Cuban baseball player (1912–1992)

Fermín Guerra Romero (October 11, 1912 – October 9, 1992), nicknamed "Mike" in the United States, was a Cuban professional baseball catcher who played in Major League Baseball (MLB) for the Washington Senators (1937; 1944–46; 1951), Philadelphia Athletics (1947–50) and Boston Red Sox (1951). Guerra also played Cuban Winter League baseball for two decades, 1934–55. He was listed as 5 ft 10 in tall and 155 lb, and threw and batted right-handed.

Guerra was born in Havana. In nine Major League seasons, he played in 565 games. In 1,581 at bats and 1,750 plate appearances; Guerra recorded 168 runs scored, 382 hits, 42 doubles, 14 triples, nine home runs, 168 runs batted in (RBI), 25 stolen bases, 131 bases on balls, a .242 batting average, .300 on-base percentage, .303 slugging percentage, 479 total bases, and 37 sacrifice hits.
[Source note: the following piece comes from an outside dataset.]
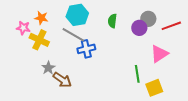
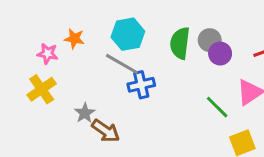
gray circle: (148, 19) -> (210, 40), moved
green semicircle: (112, 21) -> (180, 43), size x1.5
yellow cross: (39, 40) -> (42, 89), moved, turned 30
green line: (137, 74) -> (217, 107), moved, turned -36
Guerra managed in the first edition of the Cuban National Series in 1962, the first season to be held after the abolition of professional baseball in Cuba; his team, the Occidentales ("Westerners"), won the tournament, finishing with an 18–9 record. However, he later fell out of favor with the regime of Fidel Castro, at one point reportedly being sent to pick potatoes in Camagüey. He returned to manage in the National Series in the 1966–67 season, replacing Ramón Carneado at the helm of Industriales; despite a second-place finish, he again fell out of favor by listening to Voice of America broadcasts.

Guerra died in Miami Beach, Florida, two days before his 80th birthday.